* _Exercise directions_
Below are records; count the lines that hold the string "understanding" and give only the count.

======== Input data

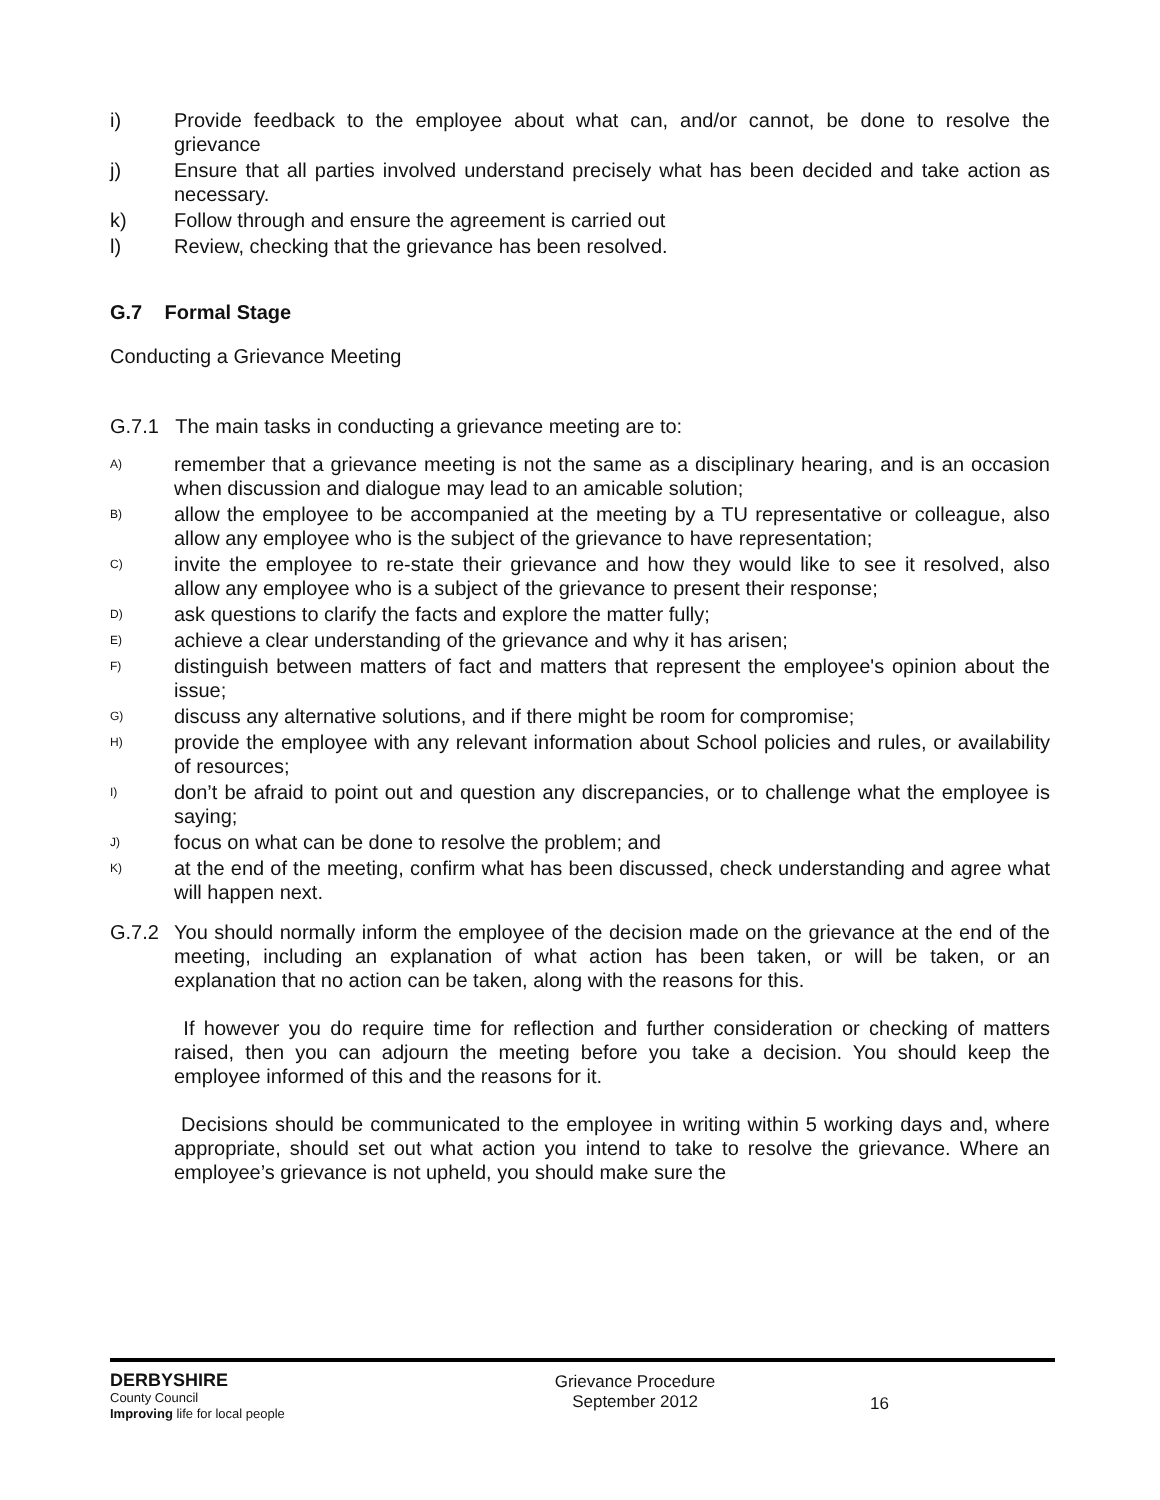i) Provide feedback to the employee about what can, and/or cannot, be done to resolve the grievance
j) Ensure that all parties involved understand precisely what has been decided and take action as necessary.
k) Follow through and ensure the agreement is carried out
l) Review, checking that the grievance has been resolved.
G.7 Formal Stage
Conducting a Grievance Meeting
G.7.1 The main tasks in conducting a grievance meeting are to:
A) remember that a grievance meeting is not the same as a disciplinary hearing, and is an occasion when discussion and dialogue may lead to an amicable solution;
B) allow the employee to be accompanied at the meeting by a TU representative or colleague, also allow any employee who is the subject of the grievance to have representation;
C) invite the employee to re-state their grievance and how they would like to see it resolved, also allow any employee who is a subject of the grievance to present their response;
D) ask questions to clarify the facts and explore the matter fully;
E) achieve a clear understanding of the grievance and why it has arisen;
F) distinguish between matters of fact and matters that represent the employee's opinion about the issue;
G) discuss any alternative solutions, and if there might be room for compromise;
H) provide the employee with any relevant information about School policies and rules, or availability of resources;
I) don’t be afraid to point out and question any discrepancies, or to challenge what the employee is saying;
J) focus on what can be done to resolve the problem; and
K) at the end of the meeting, confirm what has been discussed, check understanding and agree what will happen next.
G.7.2 You should normally inform the employee of the decision made on the grievance at the end of the meeting, including an explanation of what action has been taken, or will be taken, or an explanation that no action can be taken, along with the reasons for this.
If however you do require time for reflection and further consideration or checking of matters raised, then you can adjourn the meeting before you take a decision. You should keep the employee informed of this and the reasons for it.
Decisions should be communicated to the employee in writing within 5 working days and, where appropriate, should set out what action you intend to take to resolve the grievance. Where an employee’s grievance is not upheld, you should make sure the
DERBYSHIRE
County Council
Improving life for local people
Grievance Procedure
September 2012
16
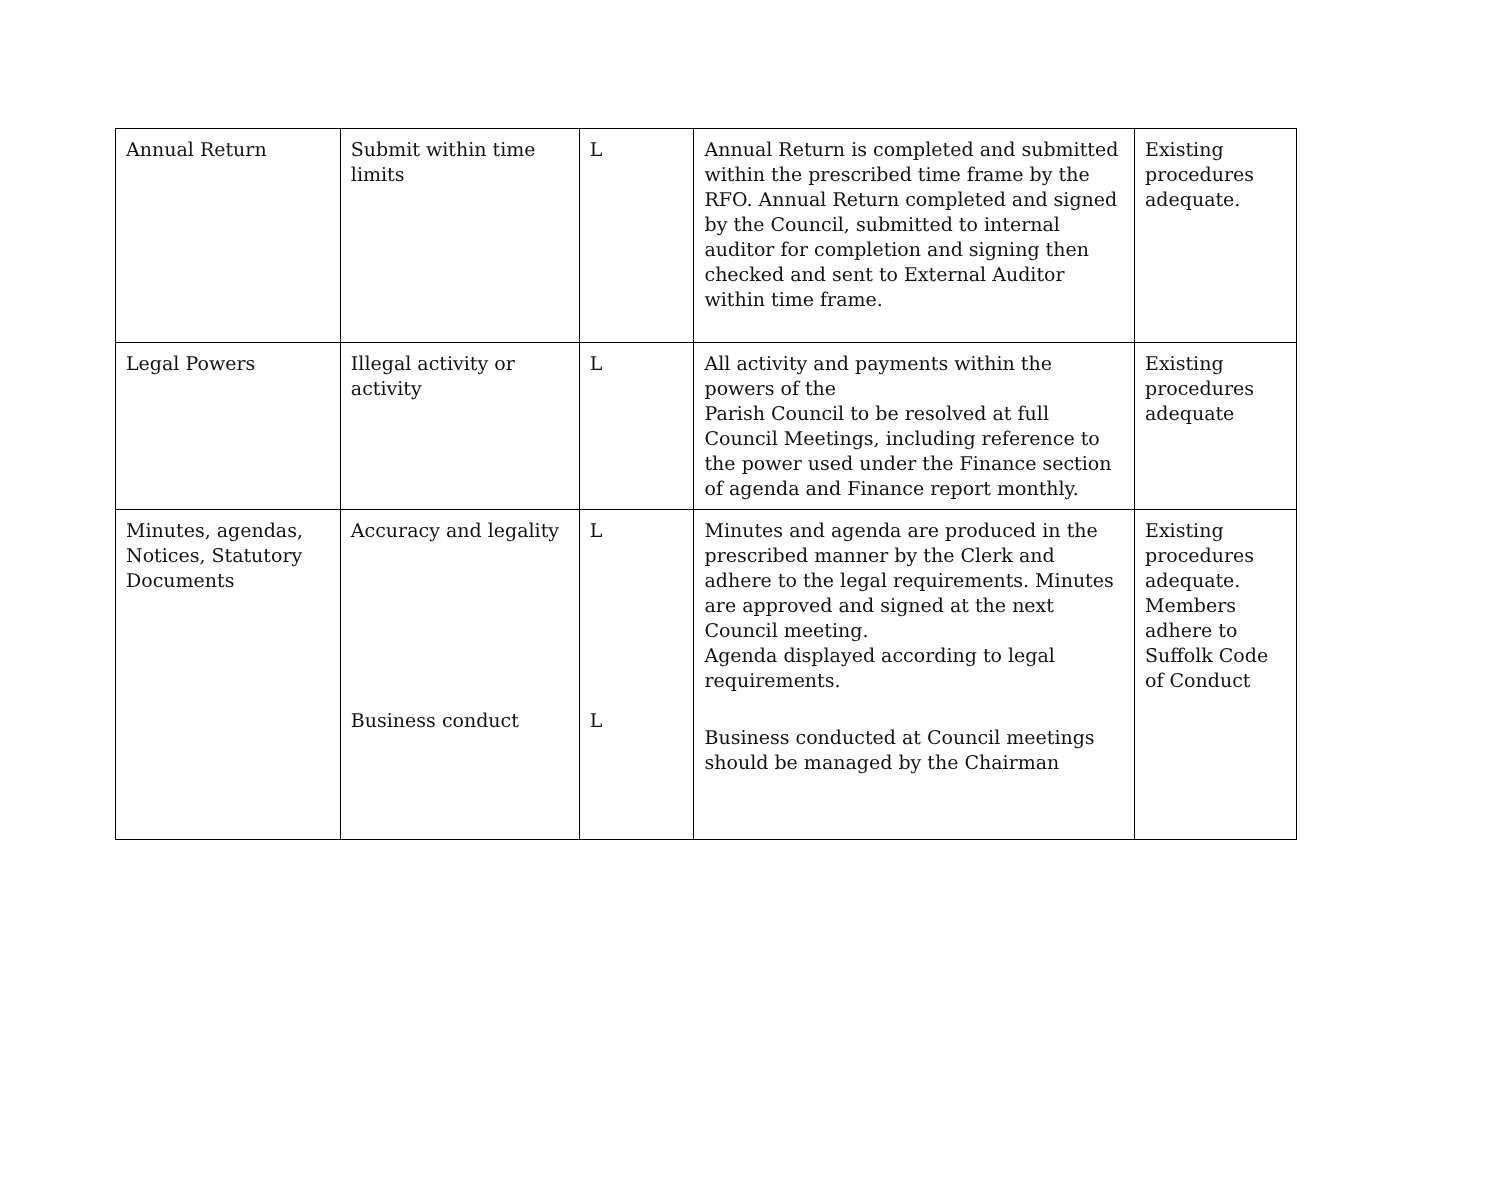| Annual Return | Submit within time limits | L | Annual Return is completed and submitted within the prescribed time frame by the RFO. Annual Return completed and signed by the Council, submitted to internal auditor for completion and signing then checked and sent to External Auditor within time frame. | Existing procedures adequate. |
| Legal Powers | Illegal activity or activity | L | All activity and payments within the powers of the Parish Council to be resolved at full Council Meetings, including reference to the power used under the Finance section of agenda and Finance report monthly. | Existing procedures adequate |
| Minutes, agendas, Notices, Statutory Documents | Accuracy and legality Business conduct | L L | Minutes and agenda are produced in the prescribed manner by the Clerk and adhere to the legal requirements. Minutes are approved and signed at the next Council meeting. Agenda displayed according to legal requirements. Business conducted at Council meetings should be managed by the Chairman | Existing procedures adequate. Members adhere to Suffolk Code of Conduct |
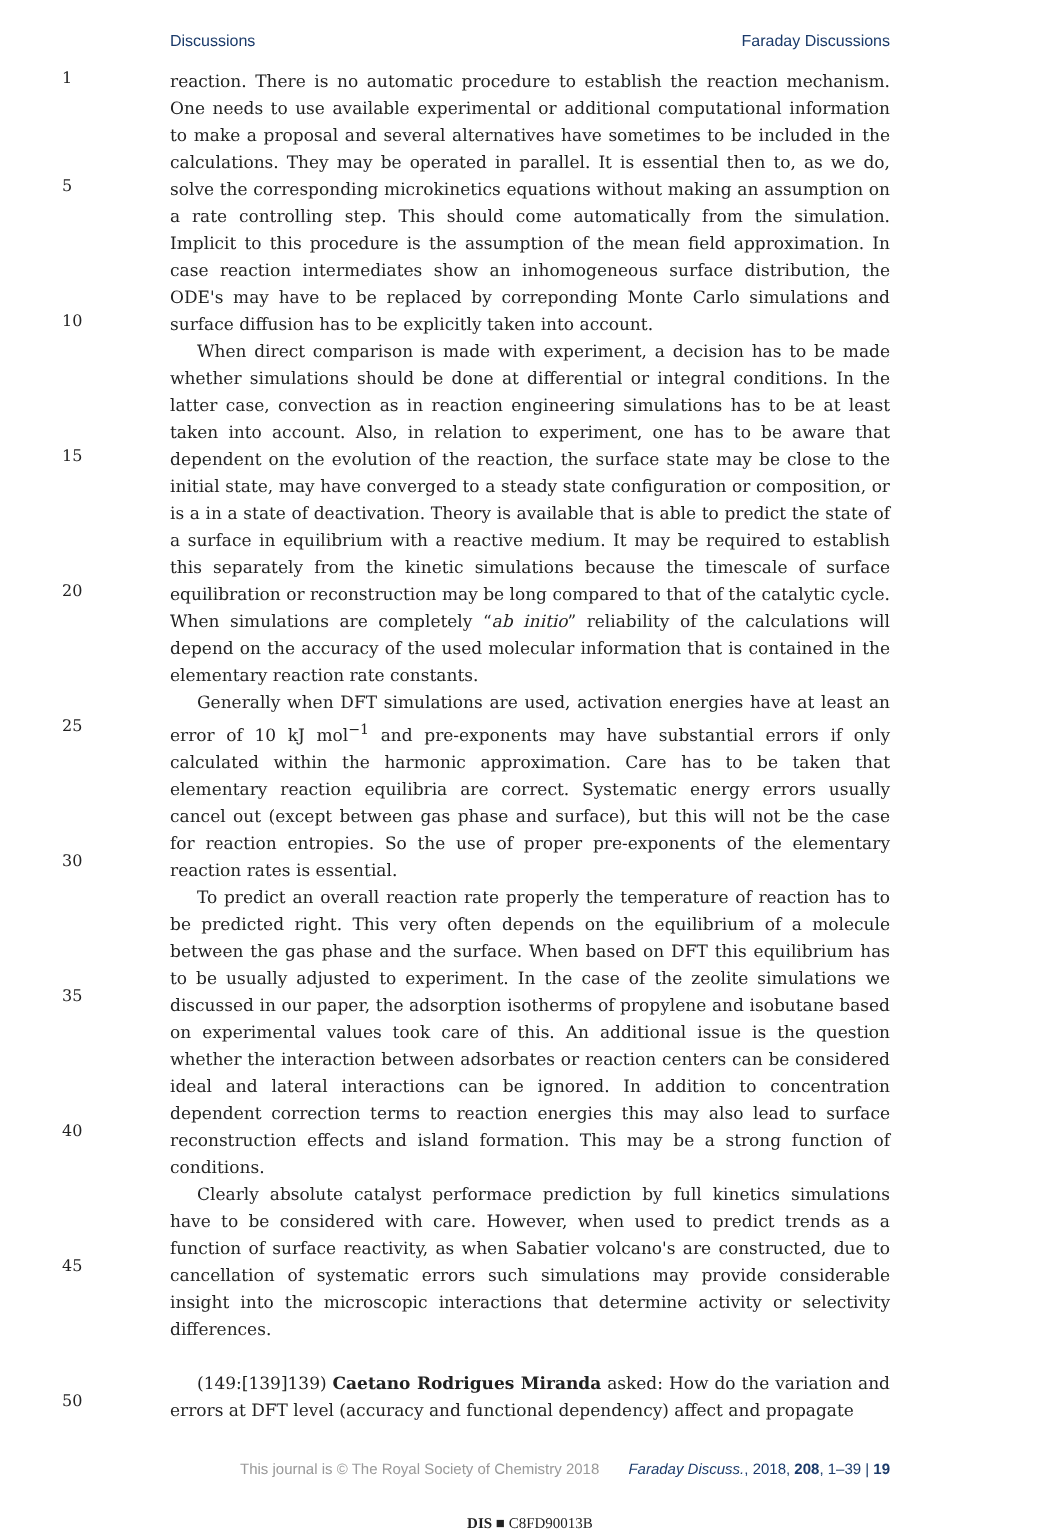Discussions Faraday Discussions
1
5
10
15
20
25
30
35
40
45
50
reaction. There is no automatic procedure to establish the reaction mechanism. One needs to use available experimental or additional computational information to make a proposal and several alternatives have sometimes to be included in the calculations. They may be operated in parallel. It is essential then to, as we do, solve the corresponding microkinetics equations without making an assumption on a rate controlling step. This should come automatically from the simulation. Implicit to this procedure is the assumption of the mean field approximation. In case reaction intermediates show an inhomogeneous surface distribution, the ODE's may have to be replaced by correponding Monte Carlo simulations and surface diffusion has to be explicitly taken into account.
When direct comparison is made with experiment, a decision has to be made whether simulations should be done at differential or integral conditions. In the latter case, convection as in reaction engineering simulations has to be at least taken into account. Also, in relation to experiment, one has to be aware that dependent on the evolution of the reaction, the surface state may be close to the initial state, may have converged to a steady state configuration or composition, or is a in a state of deactivation. Theory is available that is able to predict the state of a surface in equilibrium with a reactive medium. It may be required to establish this separately from the kinetic simulations because the timescale of surface equilibration or reconstruction may be long compared to that of the catalytic cycle. When simulations are completely “ab initio” reliability of the calculations will depend on the accuracy of the used molecular information that is contained in the elementary reaction rate constants.
Generally when DFT simulations are used, activation energies have at least an error of 10 kJ mol<sup>−1</sup> and pre-exponents may have substantial errors if only calculated within the harmonic approximation. Care has to be taken that elementary reaction equilibria are correct. Systematic energy errors usually cancel out (except between gas phase and surface), but this will not be the case for reaction entropies. So the use of proper pre-exponents of the elementary reaction rates is essential.
To predict an overall reaction rate properly the temperature of reaction has to be predicted right. This very often depends on the equilibrium of a molecule between the gas phase and the surface. When based on DFT this equilibrium has to be usually adjusted to experiment. In the case of the zeolite simulations we discussed in our paper, the adsorption isotherms of propylene and isobutane based on experimental values took care of this. An additional issue is the question whether the interaction between adsorbates or reaction centers can be considered ideal and lateral interactions can be ignored. In addition to concentration dependent correction terms to reaction energies this may also lead to surface reconstruction effects and island formation. This may be a strong function of conditions.
Clearly absolute catalyst performace prediction by full kinetics simulations have to be considered with care. However, when used to predict trends as a function of surface reactivity, as when Sabatier volcano's are constructed, due to cancellation of systematic errors such simulations may provide considerable insight into the microscopic interactions that determine activity or selectivity differences.
(149:[139]139) Caetano Rodrigues Miranda asked: How do the variation and errors at DFT level (accuracy and functional dependency) affect and propagate
This journal is © The Royal Society of Chemistry 2018 Faraday Discuss., 2018, 208, 1–39 | 19
DIS ■ C8FD90013B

================

* _Exercise solution_
2